Wednesday, March 31, 2010
Della Salute Cornmeal Crust Pizza
While living in Portland, John and I ordered pizza from Dove Vivi probably once per month. They have 2 vegan pizzas on the menu but will make their other pizzas vegan when requested. All pizzas are made with cornmeal crust. My mom visited us in Portland and we took her to Dove Vivi for dinner. Just a few weeks ago she asked me if I had ever tried to make the crust because she remembered how fantastic it was. The answer was no, until now!
I googled vegan cornmeal crust and found a ton of recipes. I chose the one with the least amount of oil and think that might have been a mistake! The crust had a nice flavor but was flat and a bit dry. I will not use this recipe again, but will keep searching for a balance of health and deliciousness!
I baked the pizza in a cast iron skillet, making it easy to shape. Unfortunately, I forgot the pan had been in the oven when I grabbed the handle. After tears and 5 minutes of soaking my hand in ice water, all was well!
Della Salute is the name of the pizza I copied. It has roasted eggplant, marinated green peppers, caramelized onions, mushrooms, tomato sauce, and herbed tofu ricotta.

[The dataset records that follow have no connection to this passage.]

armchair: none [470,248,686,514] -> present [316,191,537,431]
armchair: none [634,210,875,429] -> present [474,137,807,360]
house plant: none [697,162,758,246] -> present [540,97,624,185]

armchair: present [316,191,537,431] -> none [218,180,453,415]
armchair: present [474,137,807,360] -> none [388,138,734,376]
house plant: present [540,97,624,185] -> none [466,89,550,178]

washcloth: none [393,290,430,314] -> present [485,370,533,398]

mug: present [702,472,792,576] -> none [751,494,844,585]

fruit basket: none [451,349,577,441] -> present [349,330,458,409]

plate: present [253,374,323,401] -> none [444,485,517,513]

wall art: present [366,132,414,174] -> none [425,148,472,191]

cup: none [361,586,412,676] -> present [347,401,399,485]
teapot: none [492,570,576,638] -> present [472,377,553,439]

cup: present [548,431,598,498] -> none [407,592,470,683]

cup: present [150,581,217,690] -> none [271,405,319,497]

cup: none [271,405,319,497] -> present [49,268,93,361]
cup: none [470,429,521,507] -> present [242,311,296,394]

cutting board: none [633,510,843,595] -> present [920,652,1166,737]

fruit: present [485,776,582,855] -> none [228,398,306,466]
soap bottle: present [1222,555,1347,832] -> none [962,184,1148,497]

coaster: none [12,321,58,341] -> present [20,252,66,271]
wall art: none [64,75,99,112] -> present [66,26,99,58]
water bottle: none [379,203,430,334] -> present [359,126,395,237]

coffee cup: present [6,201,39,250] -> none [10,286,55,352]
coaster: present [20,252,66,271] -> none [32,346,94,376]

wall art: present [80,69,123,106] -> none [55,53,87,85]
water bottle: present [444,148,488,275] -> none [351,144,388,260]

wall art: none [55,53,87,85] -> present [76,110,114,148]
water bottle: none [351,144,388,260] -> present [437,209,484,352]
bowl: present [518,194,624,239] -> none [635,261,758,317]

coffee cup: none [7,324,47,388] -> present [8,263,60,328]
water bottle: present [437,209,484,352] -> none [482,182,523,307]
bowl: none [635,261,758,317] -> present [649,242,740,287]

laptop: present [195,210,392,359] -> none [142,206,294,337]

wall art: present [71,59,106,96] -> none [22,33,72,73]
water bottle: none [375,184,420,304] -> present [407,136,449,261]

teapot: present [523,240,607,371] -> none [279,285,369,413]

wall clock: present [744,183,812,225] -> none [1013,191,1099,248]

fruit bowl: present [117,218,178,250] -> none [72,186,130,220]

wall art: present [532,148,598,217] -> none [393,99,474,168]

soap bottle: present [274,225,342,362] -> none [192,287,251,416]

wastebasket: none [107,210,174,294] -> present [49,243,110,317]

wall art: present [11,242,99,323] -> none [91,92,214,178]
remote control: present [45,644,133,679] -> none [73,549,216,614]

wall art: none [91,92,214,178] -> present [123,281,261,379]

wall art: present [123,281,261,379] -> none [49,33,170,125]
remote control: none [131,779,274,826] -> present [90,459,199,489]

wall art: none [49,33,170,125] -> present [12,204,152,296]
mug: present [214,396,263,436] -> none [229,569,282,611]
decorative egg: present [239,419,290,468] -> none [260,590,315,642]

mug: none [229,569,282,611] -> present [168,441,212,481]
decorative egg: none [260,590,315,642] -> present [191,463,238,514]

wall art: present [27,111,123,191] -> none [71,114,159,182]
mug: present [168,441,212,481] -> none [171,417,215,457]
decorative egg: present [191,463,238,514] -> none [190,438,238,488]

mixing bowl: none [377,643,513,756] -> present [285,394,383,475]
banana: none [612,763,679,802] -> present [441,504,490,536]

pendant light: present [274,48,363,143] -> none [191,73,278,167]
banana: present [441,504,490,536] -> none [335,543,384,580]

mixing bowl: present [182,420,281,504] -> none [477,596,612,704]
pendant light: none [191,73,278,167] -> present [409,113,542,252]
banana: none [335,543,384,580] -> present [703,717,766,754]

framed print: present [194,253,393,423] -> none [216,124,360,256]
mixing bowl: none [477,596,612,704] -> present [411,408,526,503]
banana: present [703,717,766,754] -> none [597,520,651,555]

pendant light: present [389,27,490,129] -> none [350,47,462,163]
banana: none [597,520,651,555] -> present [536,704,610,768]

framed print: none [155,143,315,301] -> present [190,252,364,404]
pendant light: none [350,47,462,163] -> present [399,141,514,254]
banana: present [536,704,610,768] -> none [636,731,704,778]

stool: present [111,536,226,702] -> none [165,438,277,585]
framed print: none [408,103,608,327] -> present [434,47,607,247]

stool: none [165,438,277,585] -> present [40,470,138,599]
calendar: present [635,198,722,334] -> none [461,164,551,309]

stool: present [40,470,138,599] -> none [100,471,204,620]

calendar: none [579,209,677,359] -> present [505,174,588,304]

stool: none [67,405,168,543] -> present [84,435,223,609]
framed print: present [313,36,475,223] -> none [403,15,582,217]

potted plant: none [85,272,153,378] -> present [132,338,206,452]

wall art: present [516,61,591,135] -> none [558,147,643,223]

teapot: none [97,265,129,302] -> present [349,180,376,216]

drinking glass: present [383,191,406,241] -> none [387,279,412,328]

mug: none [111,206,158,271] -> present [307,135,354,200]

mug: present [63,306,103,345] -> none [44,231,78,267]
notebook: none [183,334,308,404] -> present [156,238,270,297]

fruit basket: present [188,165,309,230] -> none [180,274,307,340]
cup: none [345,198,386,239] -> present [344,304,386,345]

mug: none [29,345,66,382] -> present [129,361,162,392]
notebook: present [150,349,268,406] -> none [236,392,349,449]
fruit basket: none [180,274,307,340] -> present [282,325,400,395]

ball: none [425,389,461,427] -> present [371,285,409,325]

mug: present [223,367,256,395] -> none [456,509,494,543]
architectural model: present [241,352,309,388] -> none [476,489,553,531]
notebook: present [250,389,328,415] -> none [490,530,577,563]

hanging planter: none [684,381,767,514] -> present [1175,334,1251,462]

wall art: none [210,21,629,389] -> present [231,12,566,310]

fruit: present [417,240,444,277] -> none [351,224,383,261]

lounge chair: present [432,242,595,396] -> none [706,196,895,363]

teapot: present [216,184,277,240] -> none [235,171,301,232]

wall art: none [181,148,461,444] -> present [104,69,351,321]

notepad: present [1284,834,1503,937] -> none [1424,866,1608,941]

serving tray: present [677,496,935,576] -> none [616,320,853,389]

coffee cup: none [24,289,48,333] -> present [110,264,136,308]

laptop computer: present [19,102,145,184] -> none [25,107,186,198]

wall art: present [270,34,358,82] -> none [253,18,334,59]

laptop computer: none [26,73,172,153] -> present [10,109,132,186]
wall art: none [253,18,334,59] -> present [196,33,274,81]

For the eggplant, I sliced one eggplant and then cut the slices into four pieces. I let them sit in a sprinkle of salt for a while, then rinsed, mixed with a little olive oil, and roasted for about 20 minutes.
The green peppers were washed, sliced in half, seeds removed, and brushed with olive oil. They roasted until the skins were black and then they were put into a covered dish to "sweat" for a while. The skins then peeled off very easily, they were sliced into thin strips and marinated in olive oil, balsamic vinegar, salt and pepper.
I followed this recipe for caramelized onions.
The mushrooms were not pre-cooked, only sliced and added to the pizza before it was baked. I cheated on the pizza sauce and bought a box. The tofu ricotta is from the Vegan Home-style cookbook and a favorite for pizza, lasagna, pasta, anything!